▼

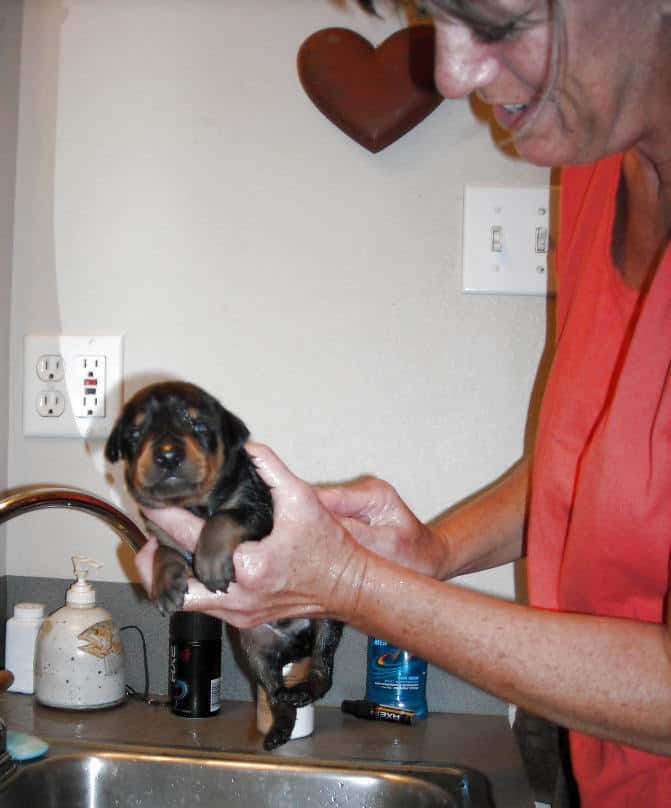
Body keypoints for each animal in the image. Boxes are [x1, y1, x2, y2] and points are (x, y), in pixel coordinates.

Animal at [108, 384, 346, 752]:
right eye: (135, 434)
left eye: (198, 425)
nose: (167, 455)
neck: (191, 505)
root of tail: (294, 642)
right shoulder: (160, 526)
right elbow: (165, 550)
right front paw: (165, 585)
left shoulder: (259, 510)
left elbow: (223, 518)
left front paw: (210, 564)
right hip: (254, 647)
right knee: (274, 692)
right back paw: (278, 729)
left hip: (325, 618)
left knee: (323, 666)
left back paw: (305, 689)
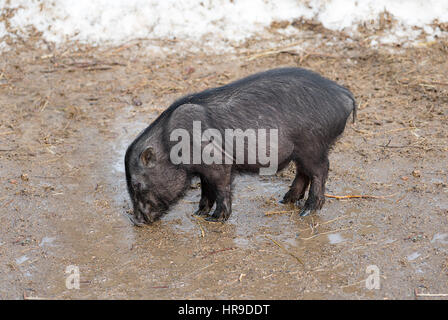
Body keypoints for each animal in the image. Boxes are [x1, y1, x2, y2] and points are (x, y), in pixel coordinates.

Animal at [124, 68, 356, 225]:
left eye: (137, 184)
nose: (136, 221)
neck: (168, 144)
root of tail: (344, 94)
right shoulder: (203, 170)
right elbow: (206, 189)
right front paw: (198, 214)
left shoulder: (217, 162)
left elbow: (220, 188)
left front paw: (214, 219)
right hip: (301, 151)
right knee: (303, 173)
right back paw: (285, 201)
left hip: (313, 145)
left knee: (320, 171)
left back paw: (306, 211)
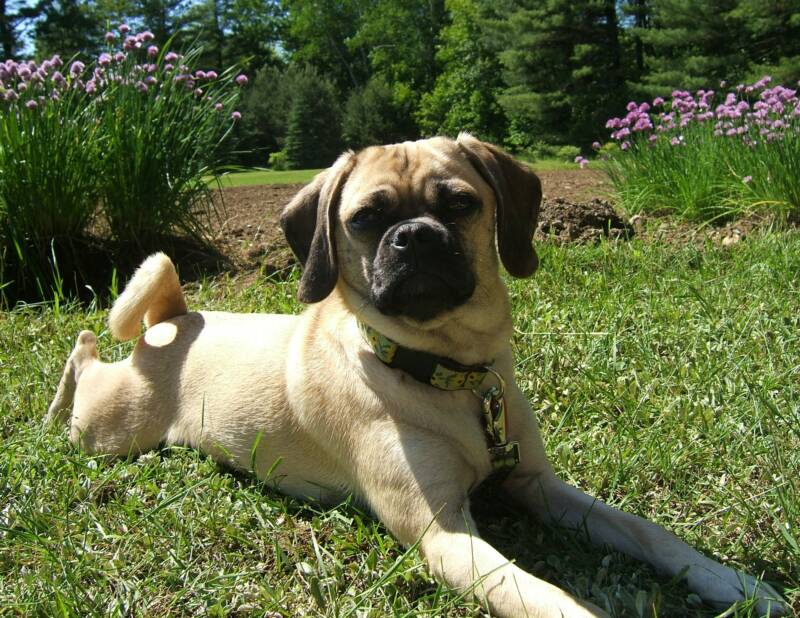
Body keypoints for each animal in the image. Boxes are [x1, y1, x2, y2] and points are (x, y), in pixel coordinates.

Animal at [48, 136, 788, 616]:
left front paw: (734, 584)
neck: (451, 374)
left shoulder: (540, 486)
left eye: (459, 204)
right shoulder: (446, 537)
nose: (417, 236)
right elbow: (547, 598)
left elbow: (647, 533)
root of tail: (177, 317)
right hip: (110, 430)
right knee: (84, 353)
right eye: (367, 219)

▲

» **TASK TO CARRY OUT**
Every line above from the one with "right front paw: (165, 585)" down to the one with "right shoulder: (446, 537)" must be written out exactly, and no picture may appear.

» **YOUR SOLUTION**
right front paw: (165, 585)
left shoulder: (259, 510)
left elbow: (223, 518)
left front paw: (210, 564)
right hip: (254, 647)
right knee: (274, 692)
right back paw: (278, 729)
left hip: (325, 618)
left knee: (323, 666)
left back paw: (305, 689)
Body keypoints for each animal in the image. Boxes are [x1, y1, x2, y2] and points are (x, y), in pixel coordinates.

Animal at [124, 68, 356, 225]:
left eye: (137, 184)
nose: (136, 221)
neck: (168, 144)
root of tail: (344, 94)
right shoulder: (203, 170)
right elbow: (206, 189)
right front paw: (198, 214)
left shoulder: (217, 162)
left elbow: (220, 188)
left front paw: (214, 219)
right hip: (301, 151)
right knee: (303, 173)
right back paw: (285, 201)
left hip: (313, 145)
left knee: (320, 171)
left back paw: (306, 211)
Body keypoints for each animal in the image. Boxes are [x1, y1, x2, y2] and points are (x, y), in pixel coordinates.

Animal at [48, 136, 788, 616]:
left front paw: (734, 584)
neck: (451, 374)
left shoulder: (540, 486)
left eye: (459, 204)
right shoulder: (446, 537)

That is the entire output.